• [DATASET]:
++++++++++

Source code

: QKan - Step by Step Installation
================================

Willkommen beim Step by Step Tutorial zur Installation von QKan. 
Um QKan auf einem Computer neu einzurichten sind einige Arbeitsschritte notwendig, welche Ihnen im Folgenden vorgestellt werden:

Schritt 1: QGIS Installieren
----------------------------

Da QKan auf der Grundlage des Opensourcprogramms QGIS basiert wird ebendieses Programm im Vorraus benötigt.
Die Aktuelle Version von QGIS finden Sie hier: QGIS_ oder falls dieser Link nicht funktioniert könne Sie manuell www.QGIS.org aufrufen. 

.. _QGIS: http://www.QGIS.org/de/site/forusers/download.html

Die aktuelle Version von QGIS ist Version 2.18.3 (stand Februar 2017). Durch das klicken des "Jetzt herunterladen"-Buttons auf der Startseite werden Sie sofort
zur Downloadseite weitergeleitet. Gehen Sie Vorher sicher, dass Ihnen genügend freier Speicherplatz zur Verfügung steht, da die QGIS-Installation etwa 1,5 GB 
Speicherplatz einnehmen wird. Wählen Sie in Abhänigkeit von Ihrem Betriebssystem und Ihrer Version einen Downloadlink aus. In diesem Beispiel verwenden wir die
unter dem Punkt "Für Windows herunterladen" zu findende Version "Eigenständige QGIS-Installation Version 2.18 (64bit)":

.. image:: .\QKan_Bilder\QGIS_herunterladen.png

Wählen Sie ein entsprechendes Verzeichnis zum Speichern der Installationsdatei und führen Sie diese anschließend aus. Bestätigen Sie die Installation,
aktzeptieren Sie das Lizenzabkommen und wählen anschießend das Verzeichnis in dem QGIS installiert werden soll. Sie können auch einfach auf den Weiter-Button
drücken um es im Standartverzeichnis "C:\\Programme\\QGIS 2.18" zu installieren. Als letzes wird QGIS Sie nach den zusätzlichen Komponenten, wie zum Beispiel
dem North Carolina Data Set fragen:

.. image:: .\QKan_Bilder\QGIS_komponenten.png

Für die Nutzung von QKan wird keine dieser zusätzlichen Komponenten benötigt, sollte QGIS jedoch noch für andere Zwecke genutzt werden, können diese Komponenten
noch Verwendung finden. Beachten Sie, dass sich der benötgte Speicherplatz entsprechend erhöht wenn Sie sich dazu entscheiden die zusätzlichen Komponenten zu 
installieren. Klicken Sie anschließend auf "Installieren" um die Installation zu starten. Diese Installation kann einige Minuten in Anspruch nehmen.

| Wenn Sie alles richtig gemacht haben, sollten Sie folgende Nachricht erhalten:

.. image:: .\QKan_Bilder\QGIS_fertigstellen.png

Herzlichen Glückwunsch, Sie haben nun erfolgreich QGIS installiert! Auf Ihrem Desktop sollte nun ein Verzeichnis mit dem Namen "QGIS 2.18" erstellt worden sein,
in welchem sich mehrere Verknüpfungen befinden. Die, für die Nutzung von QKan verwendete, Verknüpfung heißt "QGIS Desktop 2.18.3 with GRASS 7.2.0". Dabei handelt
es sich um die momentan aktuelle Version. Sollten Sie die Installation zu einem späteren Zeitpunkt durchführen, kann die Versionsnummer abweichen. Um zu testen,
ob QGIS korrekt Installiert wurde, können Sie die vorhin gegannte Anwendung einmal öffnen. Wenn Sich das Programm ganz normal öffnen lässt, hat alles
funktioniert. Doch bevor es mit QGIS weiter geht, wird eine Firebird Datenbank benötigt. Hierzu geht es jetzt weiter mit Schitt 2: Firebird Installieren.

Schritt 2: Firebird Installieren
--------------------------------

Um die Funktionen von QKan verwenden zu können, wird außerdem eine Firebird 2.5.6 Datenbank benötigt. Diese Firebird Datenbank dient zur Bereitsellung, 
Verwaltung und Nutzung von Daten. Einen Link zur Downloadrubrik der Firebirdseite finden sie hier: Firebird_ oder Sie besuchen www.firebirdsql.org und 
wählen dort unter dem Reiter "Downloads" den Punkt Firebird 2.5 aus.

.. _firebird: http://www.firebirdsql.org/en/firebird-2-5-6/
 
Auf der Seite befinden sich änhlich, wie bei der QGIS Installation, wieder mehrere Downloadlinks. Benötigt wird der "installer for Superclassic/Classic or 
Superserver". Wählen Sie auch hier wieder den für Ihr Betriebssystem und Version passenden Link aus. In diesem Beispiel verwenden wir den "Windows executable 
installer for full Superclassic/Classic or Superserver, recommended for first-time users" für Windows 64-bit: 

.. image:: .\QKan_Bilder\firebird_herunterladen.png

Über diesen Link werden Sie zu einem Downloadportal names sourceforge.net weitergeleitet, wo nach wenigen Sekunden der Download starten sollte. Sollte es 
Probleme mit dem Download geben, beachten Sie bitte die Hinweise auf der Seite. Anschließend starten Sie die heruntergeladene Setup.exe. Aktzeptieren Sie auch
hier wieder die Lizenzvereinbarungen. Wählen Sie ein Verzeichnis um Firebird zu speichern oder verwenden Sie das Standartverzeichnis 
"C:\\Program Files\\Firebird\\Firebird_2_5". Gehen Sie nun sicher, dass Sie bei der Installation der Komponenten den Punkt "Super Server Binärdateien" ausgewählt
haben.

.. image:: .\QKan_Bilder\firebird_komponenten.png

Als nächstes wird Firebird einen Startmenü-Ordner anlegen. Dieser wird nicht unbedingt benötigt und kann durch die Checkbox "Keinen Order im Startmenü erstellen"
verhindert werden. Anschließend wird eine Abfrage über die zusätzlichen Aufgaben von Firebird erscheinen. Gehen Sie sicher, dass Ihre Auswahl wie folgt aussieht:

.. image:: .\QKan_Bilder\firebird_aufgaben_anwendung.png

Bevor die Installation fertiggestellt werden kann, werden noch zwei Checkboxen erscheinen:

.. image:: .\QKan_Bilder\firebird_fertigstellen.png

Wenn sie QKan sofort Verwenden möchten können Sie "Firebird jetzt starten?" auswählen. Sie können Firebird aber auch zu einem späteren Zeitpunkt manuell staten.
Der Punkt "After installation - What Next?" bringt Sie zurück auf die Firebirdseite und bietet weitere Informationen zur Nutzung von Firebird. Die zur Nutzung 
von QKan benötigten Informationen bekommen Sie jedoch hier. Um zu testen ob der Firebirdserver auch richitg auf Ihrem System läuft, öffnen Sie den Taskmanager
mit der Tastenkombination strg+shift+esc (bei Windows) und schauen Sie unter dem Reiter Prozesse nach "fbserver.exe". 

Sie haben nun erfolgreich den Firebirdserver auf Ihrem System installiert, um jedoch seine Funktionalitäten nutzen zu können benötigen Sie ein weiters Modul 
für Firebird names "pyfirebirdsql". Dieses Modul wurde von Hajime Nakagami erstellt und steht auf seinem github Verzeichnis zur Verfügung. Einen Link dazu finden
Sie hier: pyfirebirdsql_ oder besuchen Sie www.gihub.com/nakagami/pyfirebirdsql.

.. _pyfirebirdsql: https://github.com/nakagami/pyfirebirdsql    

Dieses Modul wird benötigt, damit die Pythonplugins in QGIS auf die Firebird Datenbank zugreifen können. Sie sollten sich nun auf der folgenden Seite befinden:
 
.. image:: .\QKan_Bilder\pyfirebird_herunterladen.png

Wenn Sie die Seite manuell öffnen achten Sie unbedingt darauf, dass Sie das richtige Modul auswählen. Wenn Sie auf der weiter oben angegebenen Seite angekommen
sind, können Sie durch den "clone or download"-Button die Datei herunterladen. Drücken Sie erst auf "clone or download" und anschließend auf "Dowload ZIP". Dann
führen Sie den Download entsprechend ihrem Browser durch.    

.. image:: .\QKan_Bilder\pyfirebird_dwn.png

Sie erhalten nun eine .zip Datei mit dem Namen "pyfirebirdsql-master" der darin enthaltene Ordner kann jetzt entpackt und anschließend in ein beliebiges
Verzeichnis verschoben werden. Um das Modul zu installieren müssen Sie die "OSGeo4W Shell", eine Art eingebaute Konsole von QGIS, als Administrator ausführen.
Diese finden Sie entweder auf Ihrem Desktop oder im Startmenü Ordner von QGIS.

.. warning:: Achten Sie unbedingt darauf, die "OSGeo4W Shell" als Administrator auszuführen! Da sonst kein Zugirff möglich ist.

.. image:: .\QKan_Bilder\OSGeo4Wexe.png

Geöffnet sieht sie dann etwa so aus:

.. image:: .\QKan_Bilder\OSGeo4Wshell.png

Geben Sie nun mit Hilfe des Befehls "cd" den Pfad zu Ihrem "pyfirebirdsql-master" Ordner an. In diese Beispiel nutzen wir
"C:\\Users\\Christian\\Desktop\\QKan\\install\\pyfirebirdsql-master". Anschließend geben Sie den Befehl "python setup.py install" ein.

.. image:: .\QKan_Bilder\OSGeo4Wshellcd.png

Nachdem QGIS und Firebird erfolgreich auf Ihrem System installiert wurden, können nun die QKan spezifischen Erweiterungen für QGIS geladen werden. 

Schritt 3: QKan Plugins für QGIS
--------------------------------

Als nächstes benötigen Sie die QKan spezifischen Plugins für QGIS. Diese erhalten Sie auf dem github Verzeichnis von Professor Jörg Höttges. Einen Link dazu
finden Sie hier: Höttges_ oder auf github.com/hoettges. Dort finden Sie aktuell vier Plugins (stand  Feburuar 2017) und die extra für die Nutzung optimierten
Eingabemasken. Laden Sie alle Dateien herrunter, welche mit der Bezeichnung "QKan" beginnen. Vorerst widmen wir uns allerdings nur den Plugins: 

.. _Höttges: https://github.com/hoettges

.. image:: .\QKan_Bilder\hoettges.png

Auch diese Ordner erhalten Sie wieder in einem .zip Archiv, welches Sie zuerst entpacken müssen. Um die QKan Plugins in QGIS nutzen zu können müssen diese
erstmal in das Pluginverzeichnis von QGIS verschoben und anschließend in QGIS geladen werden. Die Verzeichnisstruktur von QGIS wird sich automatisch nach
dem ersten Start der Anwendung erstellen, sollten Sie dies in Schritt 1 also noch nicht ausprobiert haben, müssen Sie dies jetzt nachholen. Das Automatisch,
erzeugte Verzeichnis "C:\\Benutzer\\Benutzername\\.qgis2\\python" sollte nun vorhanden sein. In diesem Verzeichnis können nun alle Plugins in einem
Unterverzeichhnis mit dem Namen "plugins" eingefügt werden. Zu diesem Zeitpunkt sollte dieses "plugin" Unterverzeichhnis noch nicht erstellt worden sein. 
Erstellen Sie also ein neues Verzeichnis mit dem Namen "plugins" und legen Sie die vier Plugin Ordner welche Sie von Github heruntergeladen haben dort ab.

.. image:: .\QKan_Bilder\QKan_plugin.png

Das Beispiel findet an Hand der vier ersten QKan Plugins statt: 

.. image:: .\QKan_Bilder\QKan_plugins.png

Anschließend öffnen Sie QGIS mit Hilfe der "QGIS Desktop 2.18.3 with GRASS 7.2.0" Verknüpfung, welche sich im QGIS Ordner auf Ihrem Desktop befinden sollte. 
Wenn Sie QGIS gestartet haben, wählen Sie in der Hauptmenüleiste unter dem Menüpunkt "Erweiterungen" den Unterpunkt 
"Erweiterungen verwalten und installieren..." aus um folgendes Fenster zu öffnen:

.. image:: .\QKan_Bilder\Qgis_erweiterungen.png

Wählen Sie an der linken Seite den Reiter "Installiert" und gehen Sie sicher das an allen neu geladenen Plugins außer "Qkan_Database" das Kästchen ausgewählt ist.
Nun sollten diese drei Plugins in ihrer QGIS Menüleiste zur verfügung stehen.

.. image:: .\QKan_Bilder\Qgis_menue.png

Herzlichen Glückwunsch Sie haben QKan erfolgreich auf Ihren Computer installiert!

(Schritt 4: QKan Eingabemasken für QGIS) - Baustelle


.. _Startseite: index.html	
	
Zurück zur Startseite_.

++++++++++

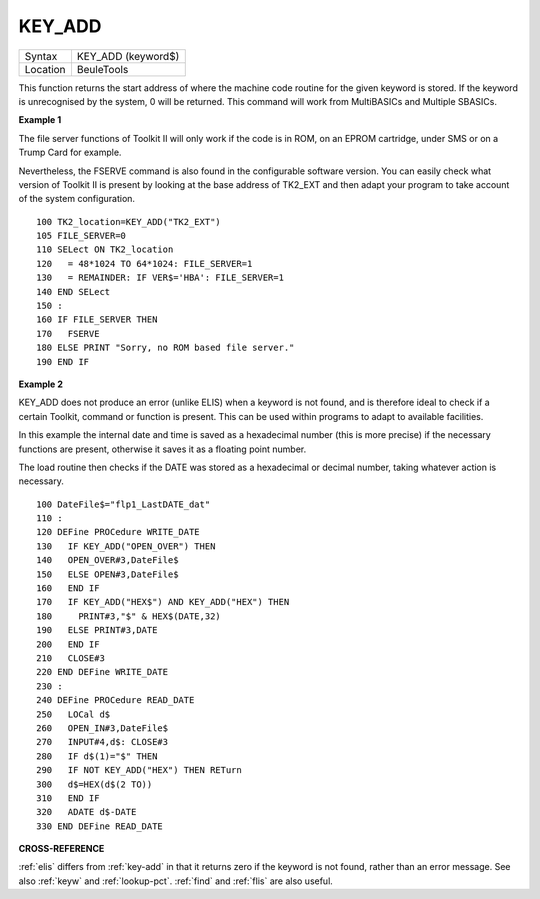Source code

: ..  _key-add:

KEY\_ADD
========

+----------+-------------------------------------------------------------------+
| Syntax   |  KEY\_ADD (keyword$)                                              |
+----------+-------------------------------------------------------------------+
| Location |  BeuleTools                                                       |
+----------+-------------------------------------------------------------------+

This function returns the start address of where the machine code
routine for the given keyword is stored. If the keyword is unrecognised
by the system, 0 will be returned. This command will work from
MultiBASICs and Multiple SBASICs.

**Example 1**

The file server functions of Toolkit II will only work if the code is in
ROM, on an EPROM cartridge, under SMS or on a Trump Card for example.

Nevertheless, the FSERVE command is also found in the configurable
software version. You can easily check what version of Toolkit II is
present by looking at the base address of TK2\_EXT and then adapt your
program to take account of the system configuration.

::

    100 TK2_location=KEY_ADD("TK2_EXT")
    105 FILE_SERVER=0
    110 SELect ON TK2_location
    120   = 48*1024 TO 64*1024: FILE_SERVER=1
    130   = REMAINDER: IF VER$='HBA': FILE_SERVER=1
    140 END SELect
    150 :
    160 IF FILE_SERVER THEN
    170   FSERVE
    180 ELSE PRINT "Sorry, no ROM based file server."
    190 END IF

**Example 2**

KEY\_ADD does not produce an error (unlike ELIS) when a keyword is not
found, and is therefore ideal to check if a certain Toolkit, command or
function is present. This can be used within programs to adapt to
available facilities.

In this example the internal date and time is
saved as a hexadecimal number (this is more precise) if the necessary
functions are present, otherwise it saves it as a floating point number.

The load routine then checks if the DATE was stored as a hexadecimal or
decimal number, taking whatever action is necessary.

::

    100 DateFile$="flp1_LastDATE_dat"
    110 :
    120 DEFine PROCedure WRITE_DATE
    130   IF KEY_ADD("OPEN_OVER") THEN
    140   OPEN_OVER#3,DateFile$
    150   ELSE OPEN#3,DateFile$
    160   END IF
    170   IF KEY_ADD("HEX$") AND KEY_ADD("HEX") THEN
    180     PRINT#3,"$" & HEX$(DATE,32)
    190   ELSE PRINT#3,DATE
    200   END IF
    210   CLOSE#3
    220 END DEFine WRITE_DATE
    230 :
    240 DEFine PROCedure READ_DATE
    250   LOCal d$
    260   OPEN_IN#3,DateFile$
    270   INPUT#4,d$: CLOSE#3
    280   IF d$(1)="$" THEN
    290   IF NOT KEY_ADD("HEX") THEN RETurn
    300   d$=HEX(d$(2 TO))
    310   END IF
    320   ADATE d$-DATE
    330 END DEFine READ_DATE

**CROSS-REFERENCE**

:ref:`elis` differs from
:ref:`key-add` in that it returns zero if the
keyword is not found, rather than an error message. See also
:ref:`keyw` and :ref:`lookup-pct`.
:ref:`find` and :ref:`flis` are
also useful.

++++++++++

Could you reproduce exactly the lines of the entries above, from the one with "Plugins in einem" through the one with "Unterverzeichhnis mit dem", and nothing else?

erzeugte Verzeichnis "C:\\Benutzer\\Benutzername\\.qgis2\\python" sollte nun vorhanden sein. In diesem Verzeichnis können nun alle Plugins in einem
Unterverzeichhnis mit dem Namen "plugins" eingefügt werden. Zu diesem Zeitpunkt sollte dieses "plugin" Unterverzeichhnis noch nicht erstellt worden sein. 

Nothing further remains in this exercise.